Anche negli Stati Uniti alla fine le opere pubbliche costano più di quanto inizialmente previsto, e girano stime molto più onerose. Gli investimenti per il controllo fisico della frontiera sono cresciuti di parecchie volte, impegnando un ingente quantità di risorse sottratte ad altri impieghi, ma il principale risultato che hanno raggiunto è stato quello di dirottare gli ingressi verso altri canali e altre provenienze. L’enfasi sul muro non si spiega quindi con ragioni tecniche, come se il confine fosse un colabrodo e se una più rigida sorveglianza bastasse a sconfiggere l’immigrazione irregolare.
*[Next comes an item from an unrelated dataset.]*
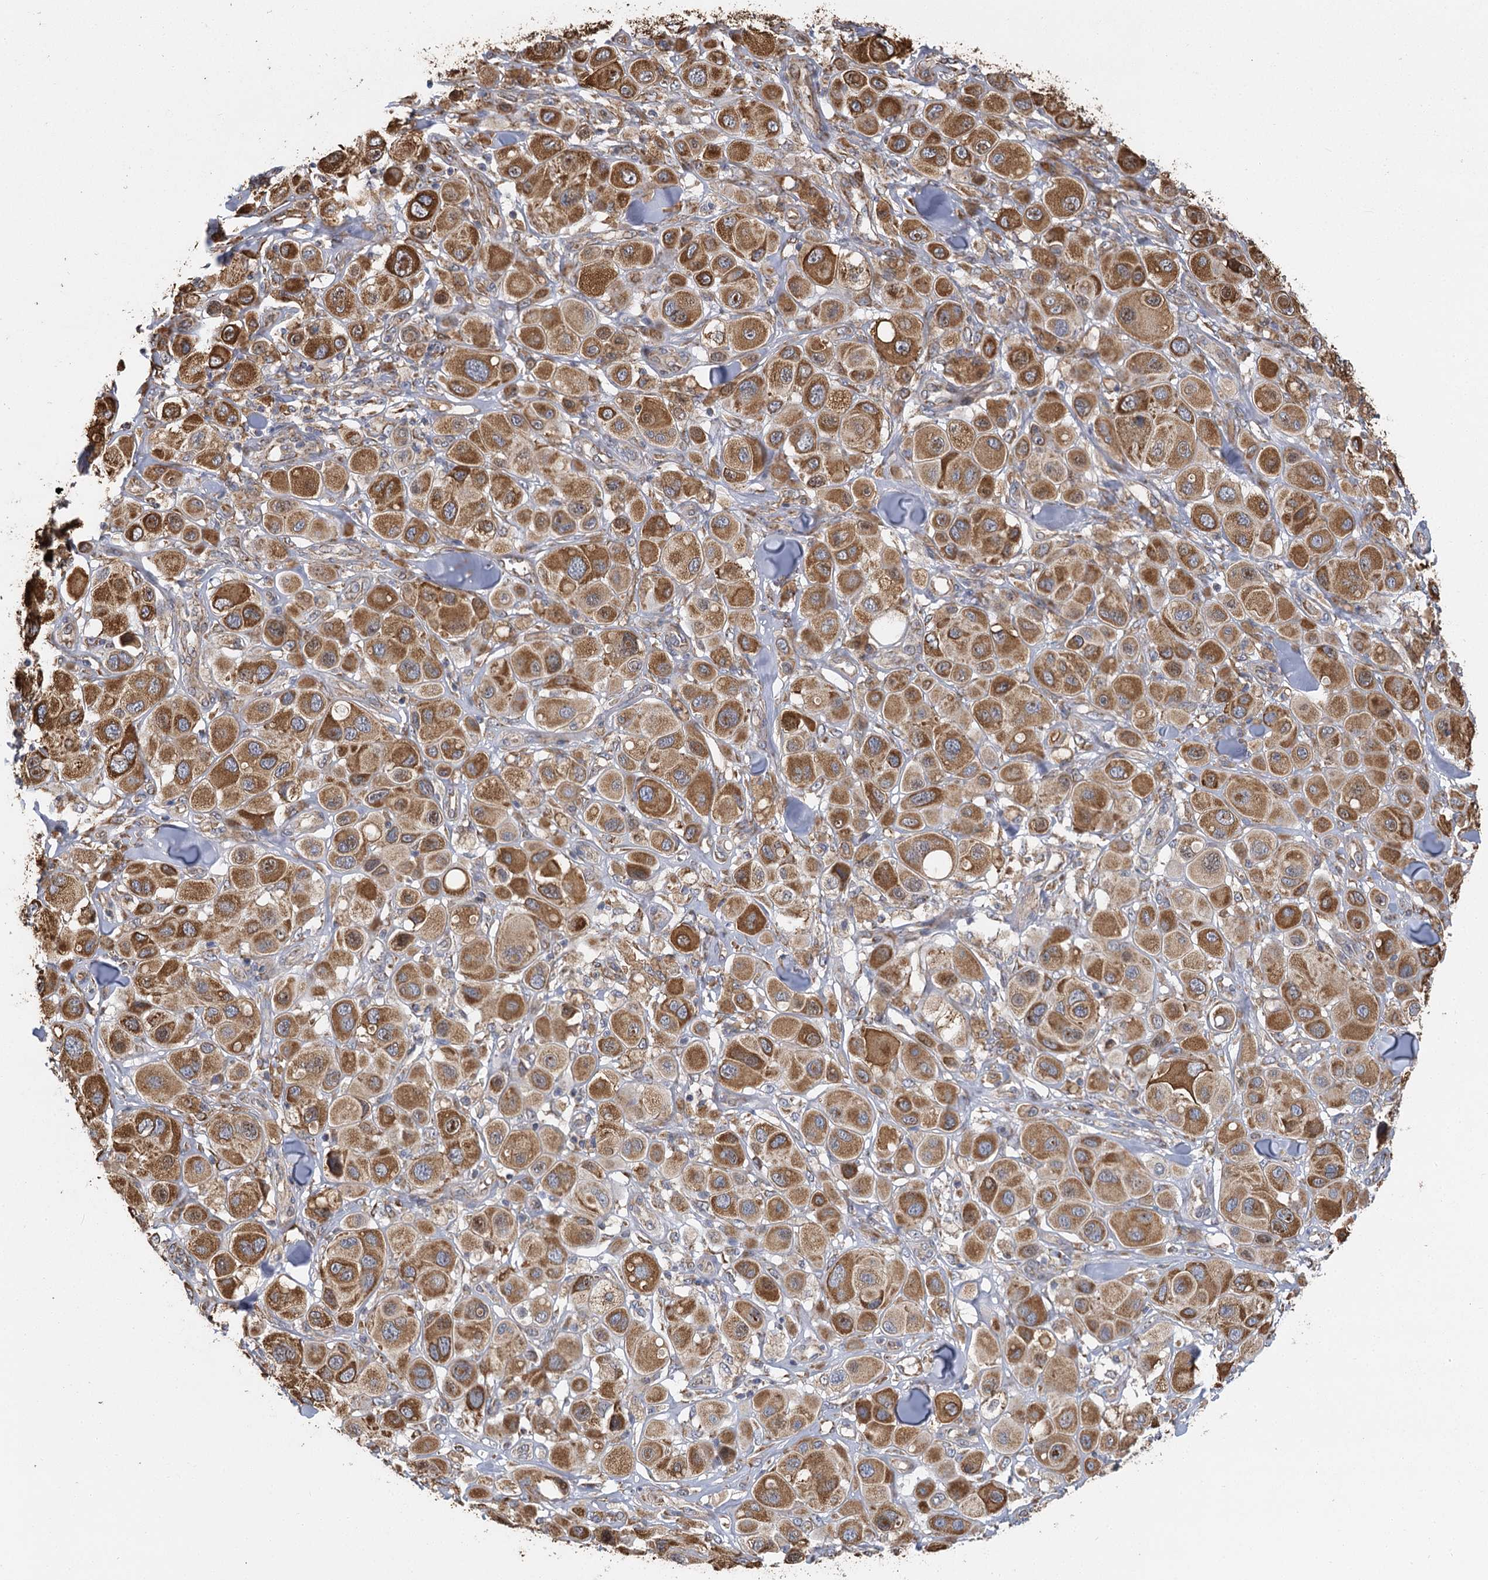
{"staining": {"intensity": "moderate", "quantity": ">75%", "location": "cytoplasmic/membranous"}, "tissue": "melanoma", "cell_type": "Tumor cells", "image_type": "cancer", "snomed": [{"axis": "morphology", "description": "Malignant melanoma, Metastatic site"}, {"axis": "topography", "description": "Skin"}], "caption": "A brown stain highlights moderate cytoplasmic/membranous staining of a protein in malignant melanoma (metastatic site) tumor cells.", "gene": "IL11RA", "patient": {"sex": "male", "age": 41}}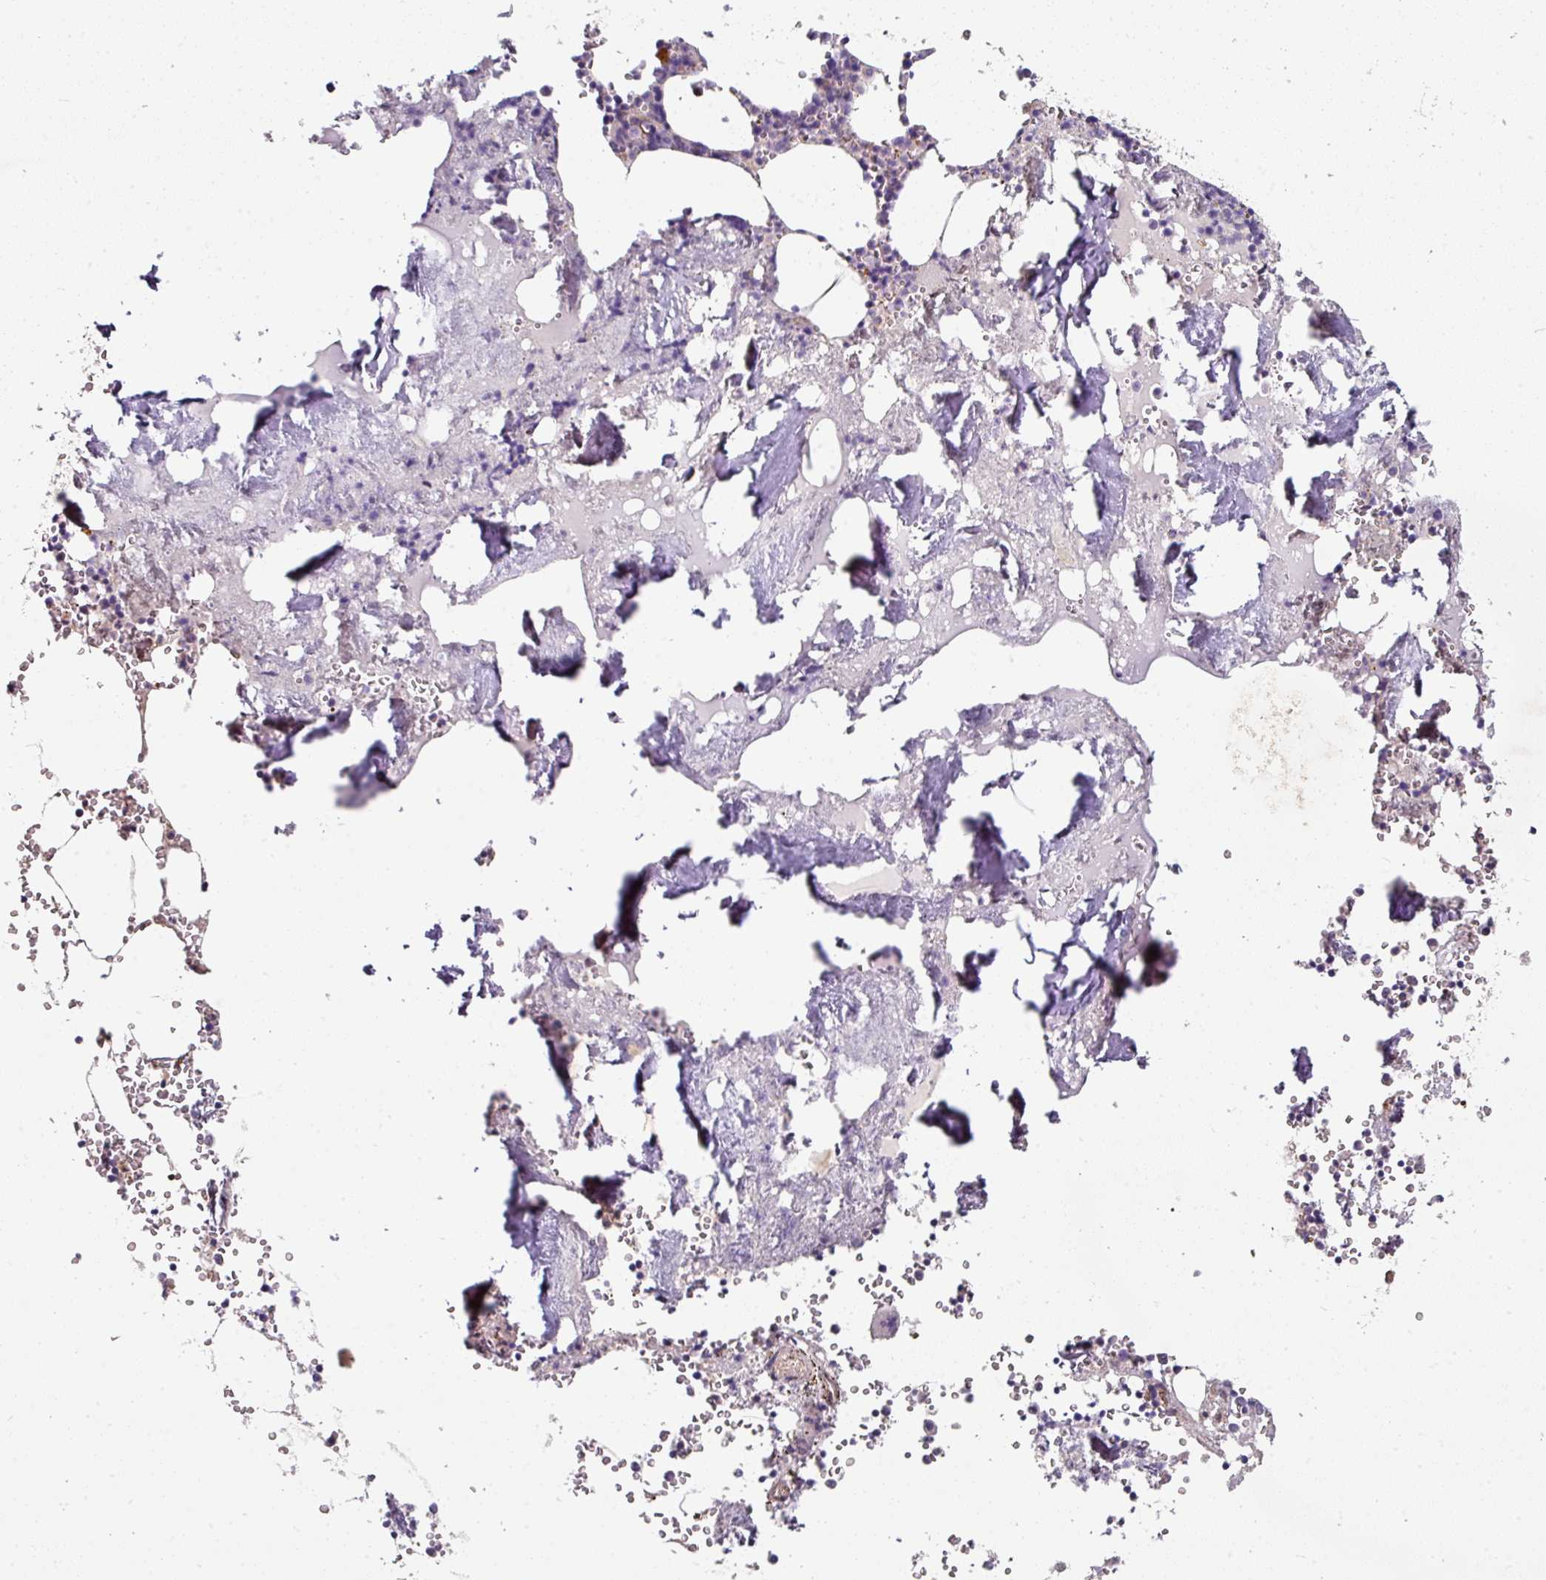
{"staining": {"intensity": "negative", "quantity": "none", "location": "none"}, "tissue": "bone marrow", "cell_type": "Hematopoietic cells", "image_type": "normal", "snomed": [{"axis": "morphology", "description": "Normal tissue, NOS"}, {"axis": "topography", "description": "Bone marrow"}], "caption": "DAB immunohistochemical staining of benign bone marrow exhibits no significant expression in hematopoietic cells.", "gene": "C4orf48", "patient": {"sex": "male", "age": 54}}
Le invettive lanciate da Trump contro le carovane di migranti dall’America centrale forse aiutano a comprendere la visione del mondo che emerge dietro la proposta del muro: il presidente statunitense parla di orde di criminali, di fiumi di droga, di minacce terroristiche, persino di malattie in arrivo. Sta dipingendo qualche centinaio di campesinos e altri poveri, inclusi vecchi, donne e bambini, come una minaccia mortale per la sicurezza del suo Paese. Il muro al confine, come vari altri costruiti nel mondo in questi anni, riveste dunque funzioni molto simili a quelle di 2.000 anni fa, del Vallo di Adriano o della Muraglia cinese: intende separare con nettezza i civilizzati dai barbari, i cittadini dagli alieni, la società ordinata dal caos esterno.
Persone in cerca di asilo e aspiranti lavoratori diventano simboli di minacce esiziali, al pari delle orde armate di secoli addietro. Come se l’insicurezza seminata da una certa globalizzazione non fosse già ben insediata all’interno dei confini. Sull’altro lato della frontiera il nuovo presidente messicano López Obrador ha invece annunciato la disponibilità del suo governo ad accogliere i migranti centro-americani. Rispetto alla chiusura del potente vicino, è una piccola lezione di umanità da parte di un Paese che certamente dispone di meno risorse e ha grandi problemi interni, ma almeno in questo caso mostra di non voler cedere al vento della paura e dell’odio. Vedremo.